Hydraulic models available in literature are unsuccessful in simulating accurately and efficiently environmental flows characterized by the presence of both air–water interactions and free-surface/pressurized transitions (aka mixed flows). The purpose of this paper is thus to fill this knowledge gap by developing a unified one-dimensional mathematical model describing free-surface, pressurized and mixed flows with air–water interactions. This work is part of a general research project which aims at establishing a unified mathematical model suitable to describe the vast majority of flows likely to appear in civil and environmental engineering (pure water flows, sediment transport, pollutant transport, aerated flows. . .). In order to tackle this problem, our original methodology consists in both time- and spaceaveraging the Local Instant Formulation, which includes field equations for each phase taken separately and jump conditions, over a flow cross-section involving a free-surface. Subsequently, applicability of the model is extended to pressurized flows as well. The first key result is an original 1D homogeneous Equilibrium Model which describes two-phase free-surface flows. It is proven to be fundamentally multiphase, to take into account scale heterogeneities of environmental flow and to be very easy to solve.

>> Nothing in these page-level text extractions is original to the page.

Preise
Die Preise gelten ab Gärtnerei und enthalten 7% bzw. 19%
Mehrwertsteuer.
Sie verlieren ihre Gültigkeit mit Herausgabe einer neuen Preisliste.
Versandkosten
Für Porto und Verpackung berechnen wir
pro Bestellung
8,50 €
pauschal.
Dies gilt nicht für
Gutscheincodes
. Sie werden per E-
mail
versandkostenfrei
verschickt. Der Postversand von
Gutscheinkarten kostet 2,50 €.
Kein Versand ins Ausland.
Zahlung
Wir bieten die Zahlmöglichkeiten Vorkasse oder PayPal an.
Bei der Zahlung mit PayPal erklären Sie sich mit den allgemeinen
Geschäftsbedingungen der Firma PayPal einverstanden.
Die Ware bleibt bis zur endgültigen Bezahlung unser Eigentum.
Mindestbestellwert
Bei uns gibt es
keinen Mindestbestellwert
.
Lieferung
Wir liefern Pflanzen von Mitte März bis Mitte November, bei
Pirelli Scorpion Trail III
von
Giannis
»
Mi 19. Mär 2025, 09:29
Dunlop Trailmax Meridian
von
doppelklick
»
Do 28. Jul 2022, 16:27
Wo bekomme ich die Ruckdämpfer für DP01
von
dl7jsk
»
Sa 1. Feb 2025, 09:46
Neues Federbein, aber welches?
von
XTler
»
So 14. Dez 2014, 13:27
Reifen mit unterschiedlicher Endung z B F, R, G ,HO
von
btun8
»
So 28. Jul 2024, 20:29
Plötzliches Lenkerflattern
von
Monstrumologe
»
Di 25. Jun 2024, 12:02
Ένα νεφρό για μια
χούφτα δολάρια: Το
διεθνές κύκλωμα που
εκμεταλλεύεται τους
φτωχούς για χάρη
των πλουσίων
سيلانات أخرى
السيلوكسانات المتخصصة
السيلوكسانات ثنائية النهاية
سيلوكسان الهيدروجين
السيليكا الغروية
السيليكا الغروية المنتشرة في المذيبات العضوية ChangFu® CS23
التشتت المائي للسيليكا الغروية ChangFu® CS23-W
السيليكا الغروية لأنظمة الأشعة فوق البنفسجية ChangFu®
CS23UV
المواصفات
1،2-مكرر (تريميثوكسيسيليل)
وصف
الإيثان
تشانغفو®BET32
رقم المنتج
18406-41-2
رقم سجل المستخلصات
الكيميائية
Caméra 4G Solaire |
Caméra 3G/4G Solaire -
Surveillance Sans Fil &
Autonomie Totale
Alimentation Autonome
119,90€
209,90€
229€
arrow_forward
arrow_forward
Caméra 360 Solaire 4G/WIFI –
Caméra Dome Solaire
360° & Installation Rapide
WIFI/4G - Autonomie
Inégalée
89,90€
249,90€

Next, applicability of this free-surface model is extended to pressurized flows by using the classical Preissmann slot concept. A second key result here is the introduction of an original negative Preissmann slot to simulate sub-atmospheric pressurized flows. The model is then closed by using constitutive equations suitable for air–water flows. Finally, this mathematical model is discretised by means of a finite volume scheme and validated by comparison with experimental results from a physical model in the case of a steady flow in a large scale gallery.